→ Data:
##########
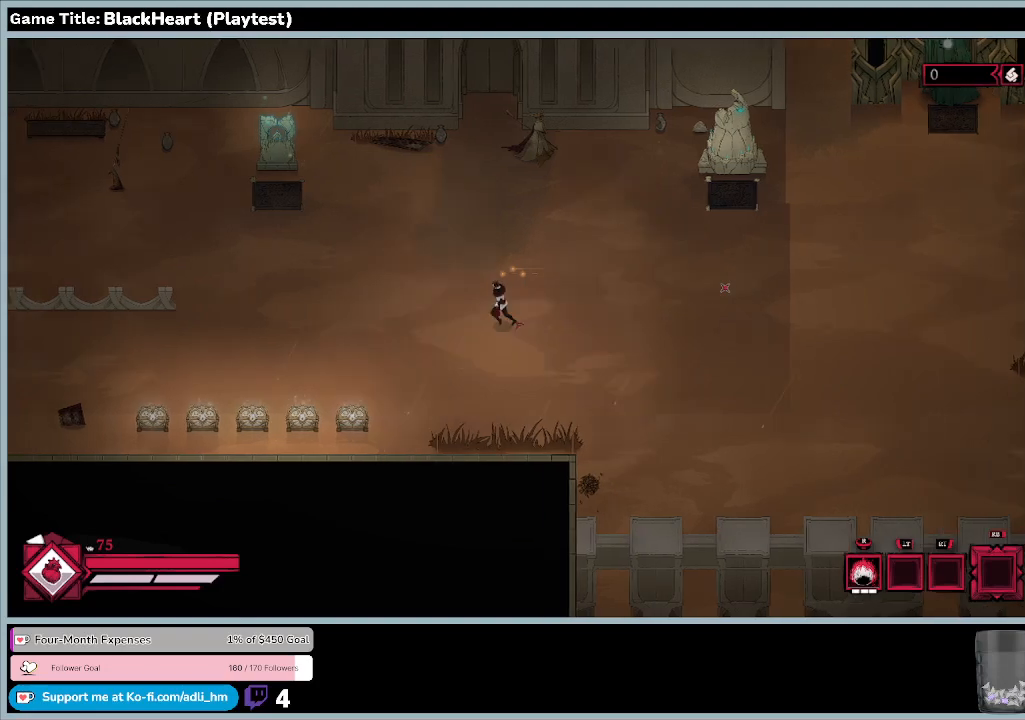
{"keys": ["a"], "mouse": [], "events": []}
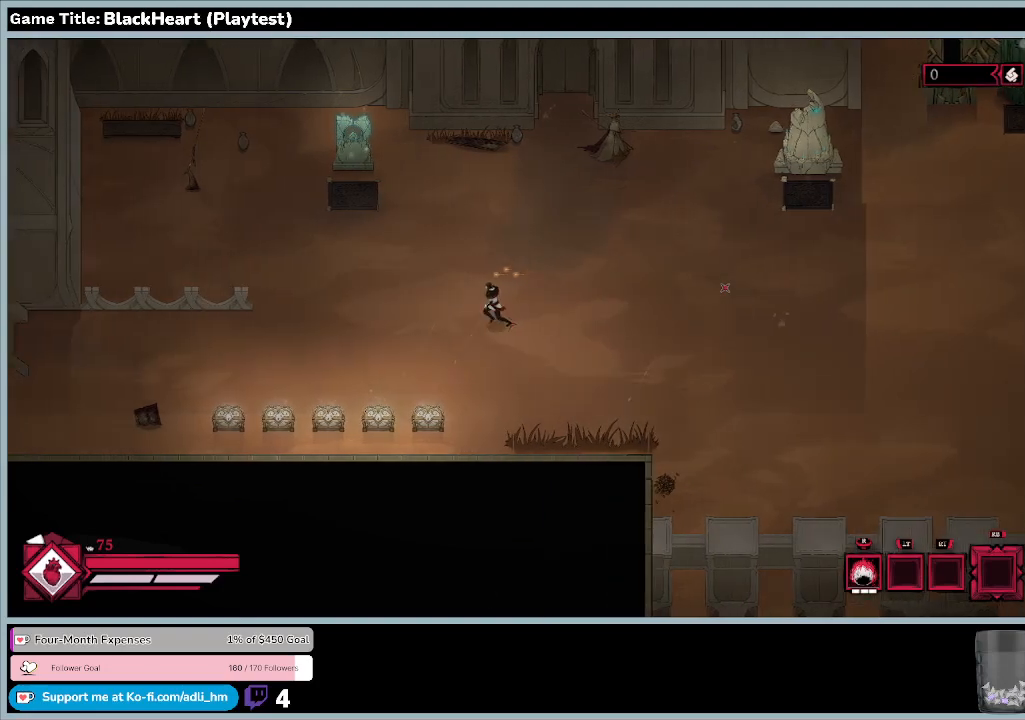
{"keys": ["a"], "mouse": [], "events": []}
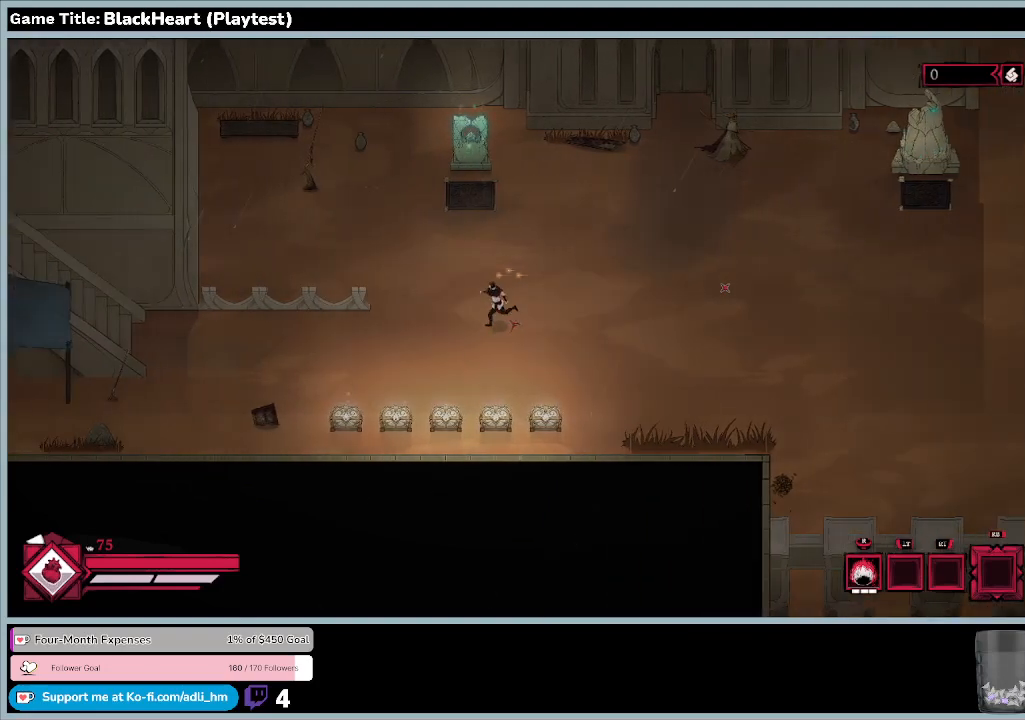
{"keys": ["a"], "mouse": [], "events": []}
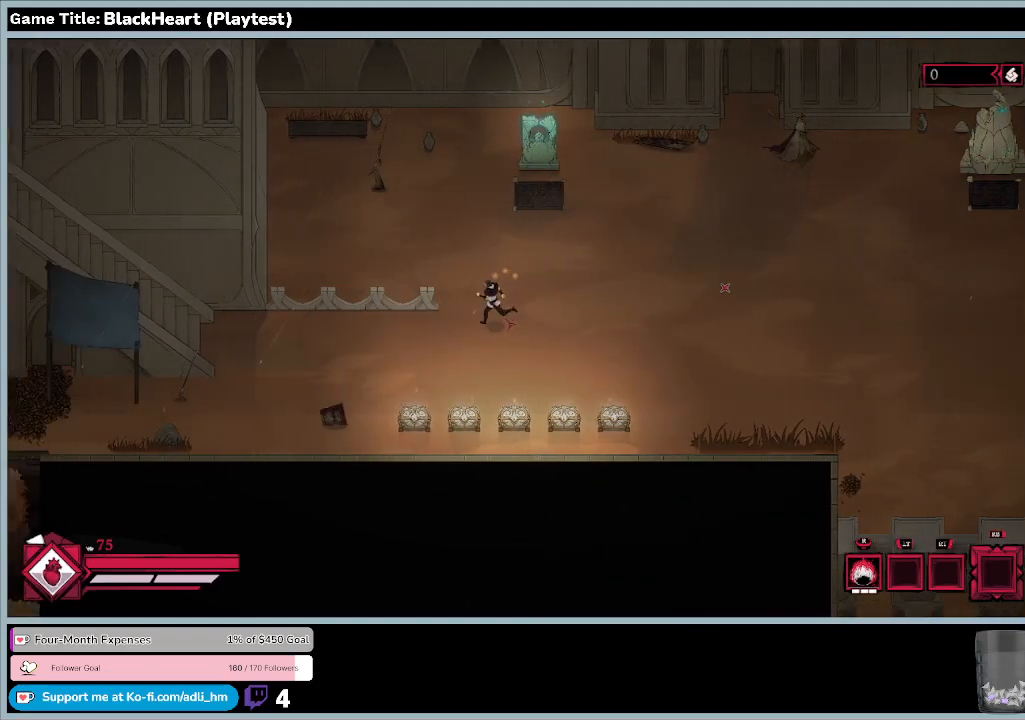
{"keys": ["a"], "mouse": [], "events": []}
##########
→ Work task:
The whole listing should be restated word for word, with no pictures.

→ Written solution:
{"keys": ["a"], "mouse": [], "events": []}
{"keys": ["a"], "mouse": [], "events": []}
{"keys": ["a"], "mouse": [], "events": []}
{"keys": ["a"], "mouse": [], "events": []}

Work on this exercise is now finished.